Year 1 First Year Law Curriculum (30 credits)
Year 2 MBA courses (31 credits)
Year 3 Law/MBA courses (24-25 credits)(3 credits MBA)
Year 4 Law/MBA courses (24-25 credits)(3 credits MBA)

Full-time students who attend summer sessions may complete the dual JD/MBA program in 3 ½ years.

Track III- part-time evening

Year 1 First Year Law Curriculum (22 credits)
Summer Law courses (3 credits)
Year 2 Law Courses (21 Credits)
Year 3 MBA courses (19 credits)
Year 4 MBA courses (15 credits) Law Courses (6 credits)
Summer MBA courses (3 credits)
Year 5 Law courses (20 credits)

Course requirements for the JD/MBA program may be obtained from the Academic Services Office or Law School Office of Admissions.

B2. Juris Doctor/Master of Business Administration Three-Year Program

Suffolk Law's Three-Year JD/MBA program allows students to complete both a JD and an MBA degree in three years, instead of four. In the three-year program students enroll in courses during the summers between their first and second year of study and between their second and third year of study in order to complete the requisite number of credits for both degrees.
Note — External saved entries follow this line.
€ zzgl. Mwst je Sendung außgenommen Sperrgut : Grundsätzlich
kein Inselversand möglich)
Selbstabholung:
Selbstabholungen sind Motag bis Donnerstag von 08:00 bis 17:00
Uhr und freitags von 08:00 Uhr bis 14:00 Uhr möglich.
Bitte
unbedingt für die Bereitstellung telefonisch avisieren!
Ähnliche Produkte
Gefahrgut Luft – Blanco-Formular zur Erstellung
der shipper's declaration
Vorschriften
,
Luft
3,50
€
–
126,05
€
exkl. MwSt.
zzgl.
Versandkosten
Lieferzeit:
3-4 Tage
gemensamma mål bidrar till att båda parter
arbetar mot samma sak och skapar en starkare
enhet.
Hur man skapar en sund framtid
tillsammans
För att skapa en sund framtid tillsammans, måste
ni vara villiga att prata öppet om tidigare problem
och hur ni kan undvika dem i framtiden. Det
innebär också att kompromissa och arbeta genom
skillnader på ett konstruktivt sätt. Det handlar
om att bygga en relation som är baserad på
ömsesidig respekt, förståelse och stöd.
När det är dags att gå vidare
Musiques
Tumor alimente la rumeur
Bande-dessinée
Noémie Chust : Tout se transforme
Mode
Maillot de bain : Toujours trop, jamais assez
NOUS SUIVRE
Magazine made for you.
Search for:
The program allows students to count a limited number of credits toward both degrees, thus reducing the number of credits that would be required if the degrees were earned separately.
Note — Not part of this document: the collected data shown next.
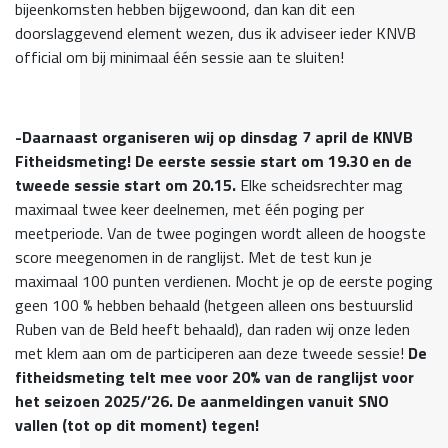
bijeenkomsten hebben bijgewoond, dan kan dit een
doorslaggevend element wezen, dus ik adviseer ieder KNVB
official om bij minimaal één sessie aan te sluiten!
-Daarnaast organiseren wij op dinsdag 7 april de KNVB
Fitheidsmeting! De eerste sessie start om 19.30 en de
tweede sessie start om 20.15.
Elke scheidsrechter mag
maximaal twee keer deelnemen, met één poging per
meetperiode. Van de twee pogingen wordt alleen de hoogste
score meegenomen in de ranglijst. Met de test kun je
maximaal 100 punten verdienen.
Mocht je op de eerste poging
geen 100 % hebben behaald (hetgeen alleen ons bestuurslid
Ruben van de Beld heeft behaald), dan raden wij onze leden
met klem aan om de participeren aan deze tweede sessie!
De
fitheidsmeting telt mee voor 20% van de ranglijst voor
het seizoen 2025/’26. De aanmeldingen vanuit SNO
vallen (tot op dit moment) tegen!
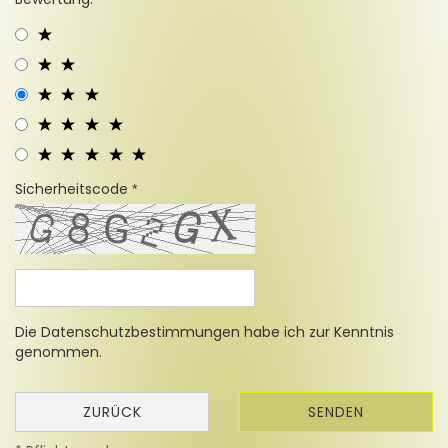
Sicherheitscode
Die
Datenschutzbestimmungen
habe ich zur Kenntnis
genommen.
ZURÜCK
SENDEN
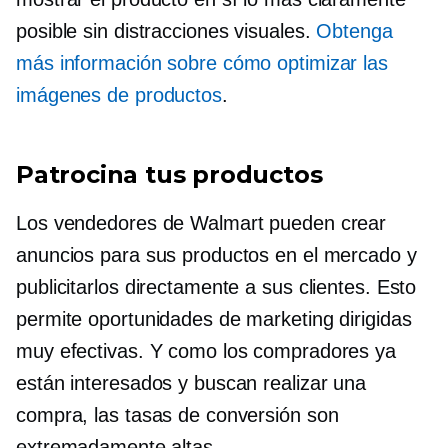
posible sin distracciones visuales.
Obtenga
más información sobre cómo optimizar las
imágenes de productos
.
Patrocina tus productos
Los vendedores de Walmart pueden crear
anuncios para sus productos en el mercado y
publicitarlos directamente a sus clientes. Esto
permite oportunidades de marketing dirigidas
muy efectivas. Y como los compradores ya
están interesados ​​y buscan realizar una
compra, las tasas de conversión son
extremadamente altas.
A candidate must obtain a total of 109 credits for the joint degree. To qualify for the dual degree, a candidate must obtain 84 credits in the Law School, of which 12 credits may be awarded for courses taken in the Sawyer Business School; and 72 credits must be taken in the Law School. Candidates must obtain 37 credits in the Sawyer Business School.

A candidate for the Three-Year JD/MBA program must be a full-time student and is required to meet the admission standards of the Law School and the Sawyer Business School. A candidate MUST file two applications: one to the Law School and one to the University Graduate Admissions Office.
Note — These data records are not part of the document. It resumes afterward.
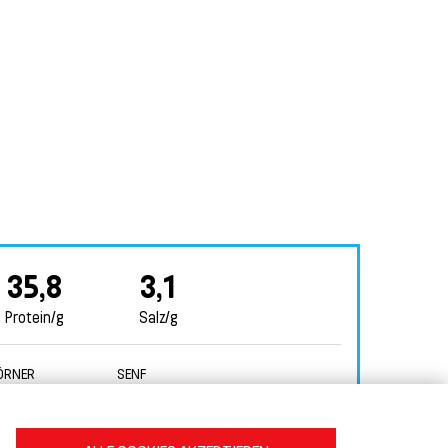
35,8
3,1
Protein/g
Salz/g
ÖRNER
SENF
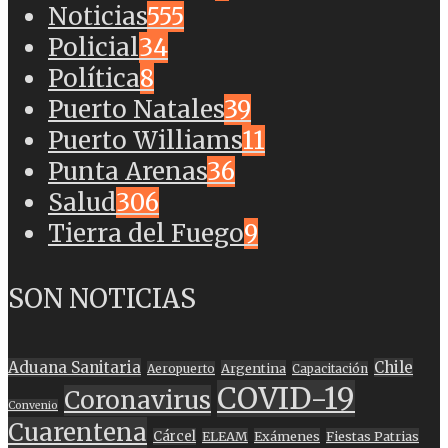
Noticias
555
Policial
34
Política
8
Puerto Natales
39
Puerto Williams
11
Punta Arenas
36
Salud
306
Tierra del Fuego
9
SON NOTICIAS
Aduana Sanitaria
Chile
Argentina
Aeropuerto
Capacitación
COVID-19
Coronavirus
Convenio
Cuarentena
Cárcel
ELEAM
Exámenes
Fiestas Patrias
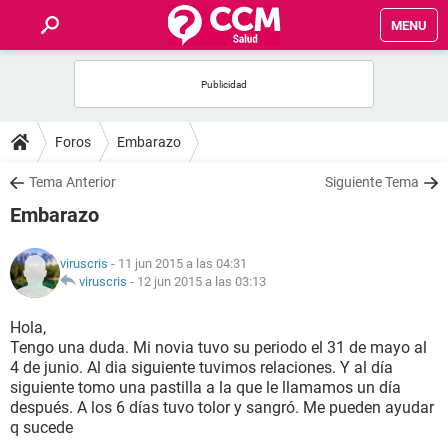
MENU
INICIO
FOROS
Foros
Embarazo
SALUD
Tema Anterior
Siguiente Tema
Embarazo
FAMILIA
viruscris
- 11 jun 2015 a las 04:31
NUTRICIÓN
viruscris
-
12 jun 2015 a las 03:13
Hola,
BIENESTAR
Tengo una duda. Mi novia tuvo su periodo el 31 de mayo al
4 de junio. Al dia siguiente tuvimos relaciones. Y al día
SEXUALIDAD
siguiente tomo una pastilla a la que le llamamos un día
después. A los 6 días tuvo tolor y sangró. Me pueden ayudar
q sucede
GLOSARIO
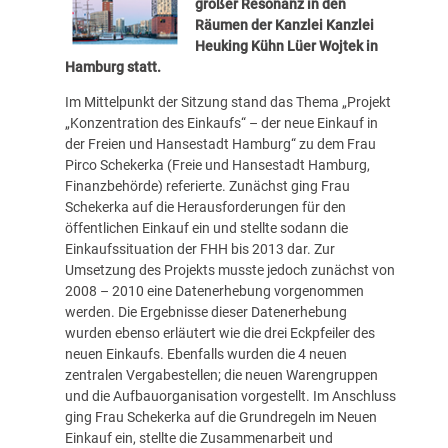
großer Resonanz in den
Räumen der Kanzlei Kanzlei
Heuking Kühn Lüer Wojtek in
Hamburg statt.
Im Mittelpunkt der Sitzung stand das Thema „Projekt
„Konzentration des Einkaufs“ – der neue Einkauf in
der Freien und Hansestadt Hamburg“ zu dem Frau
Pirco Schekerka (Freie und Hansestadt Hamburg,
Finanzbehörde) referierte. Zunächst ging Frau
Schekerka auf die Herausforderungen für den
öffentlichen Einkauf ein und stellte sodann die
Einkaufssituation der FHH bis 2013 dar. Zur
Umsetzung des Projekts musste jedoch zunächst von
2008 – 2010 eine Datenerhebung vorgenommen
werden. Die Ergebnisse dieser Datenerhebung
wurden ebenso erläutert wie die drei Eckpfeiler des
neuen Einkaufs. Ebenfalls wurden die 4 neuen
zentralen Vergabestellen; die neuen Warengruppen
und die Aufbauorganisation vorgestellt. Im Anschluss
ging Frau Schekerka auf die Grundregeln im Neuen
Einkauf ein, stellte die Zusammenarbeit und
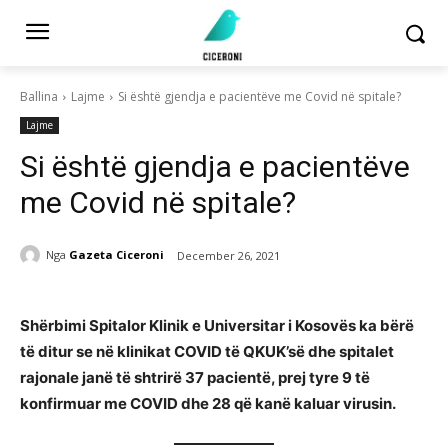
Ballina
Lajme
Si është gjendja e pacientëve me Covid në spitale?
Lajme
Si është gjendja e pacientëve
me Covid në spitale?
Nga
Gazeta Ciceroni
December 26, 2021
Shërbimi Spitalor Klinik e Universitar i Kosovës ka bërë
të ditur se në klinikat COVID të QKUK’së dhe spitalet
rajonale janë të shtrirë 37 pacientë, prej tyre 9 të
konfirmuar me COVID dhe 28 që kanë kaluar virusin.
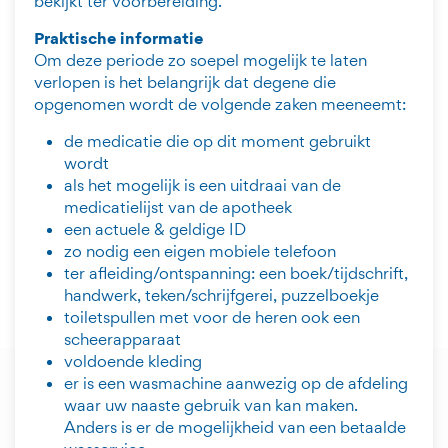
bekijkt ter voorbereiding.
Praktische informatie
Om deze periode zo soepel mogelijk te laten
verlopen is het belangrijk dat degene die
opgenomen wordt de volgende zaken meeneemt:
de medicatie die op dit moment gebruikt
wordt
als het mogelijk is een uitdraai van de
medicatielijst van de apotheek
een actuele & geldige ID
zo nodig een eigen mobiele telefoon
ter afleiding/ontspanning: een boek/tijdschrift,
handwerk, teken/schrijfgerei, puzzelboekje
toiletspullen met voor de heren ook een
scheerapparaat
voldoende kleding
er is een wasmachine aanwezig op de afdeling
waar uw naaste gebruik van kan maken.
Anders is er de mogelijkheid van een betaalde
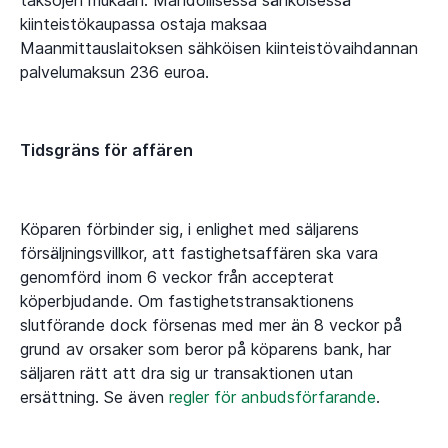
kiinteistökaupassa ostaja maksaa
Maanmittauslaitoksen sähköisen kiinteistövaihdannan
palvelumaksun 236 euroa.
Tidsgräns för affären
Köparen förbinder sig, i enlighet med säljarens
försäljningsvillkor, att fastighetsaffären ska vara
genomförd inom 6 veckor från accepterat
köperbjudande. Om fastighetstransaktionens
slutförande dock försenas med mer än 8 veckor på
grund av orsaker som beror på köparens bank, har
säljaren rätt att dra sig ur transaktionen utan
ersättning. Se även
regler för anbudsförfarande
.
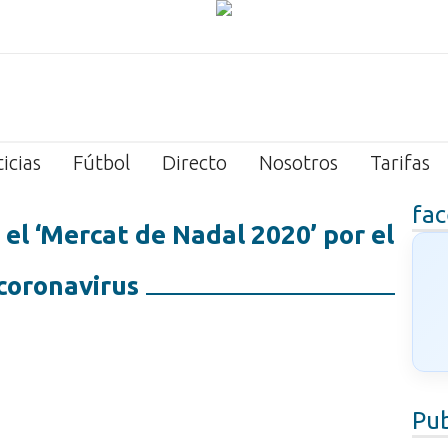
icias
Fútbol
Directo
Nosotros
Tarifas
fa
l ‘Mercat de Nadal 2020’ por el
coronavirus
Pub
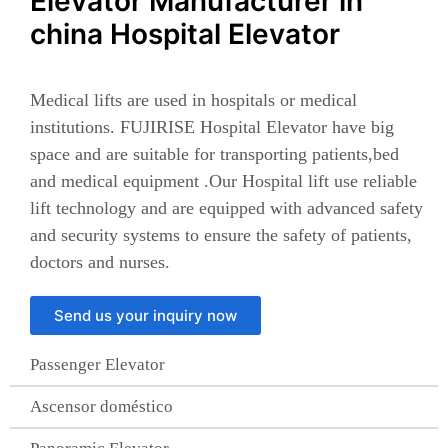
Elevator Manufacturer in
china Hospital Elevator
Medical lifts are used in hospitals or medical
institutions. FUJIRISE Hospital Elevator have big
space and are suitable for transporting patients,bed
and medical equipment .Our Hospital lift use reliable
lift technology and are equipped with advanced safety
and security systems to ensure the safety of patients,
doctors and nurses.
Send us your inquiry now
Passenger Elevator​
Ascensor doméstico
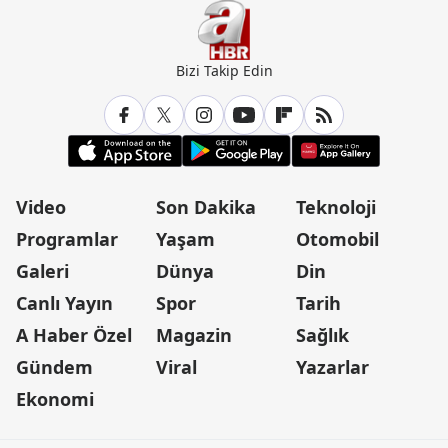
Bizi Takip Edin
Video
Son Dakika
Teknoloji
Programlar
Yaşam
Otomobil
Galeri
Dünya
Din
Canlı Yayın
Spor
Tarih
A Haber Özel
Magazin
Sağlık
Gündem
Viral
Yazarlar
Ekonomi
Both applications should indicate the selection of the dual degree. The Law School evaluates the application for admission criteria applicable to the Law side of the dual degree. The Graduate Admission Office evaluates the application for admission criteria to the MBA.

A student considering the Three-Year JD/MBA program should apply to the Law School as an Accelerated JD/MBA student.

Students in the three-year JD/MBA have two options for completing the program:

Track I

Year 1 First Year Law Curriculum (30 credits)
Summer Law courses (8 credits)
Year 2 MBA courses (31 credits)
Summer MBA courses (6 credits) and Law (2 credits)
Year 3 Law courses (32 credits)

Track II

Year 1 First Year Law Curriculum (30 credits)
Summer Law courses (10 credits)
Year 2 MBA courses (25 credits) Law Courses (4 credits)
Summer MBA courses (9 credits)
Year 3 Law courses (28 credits) MBA courses (3 credits)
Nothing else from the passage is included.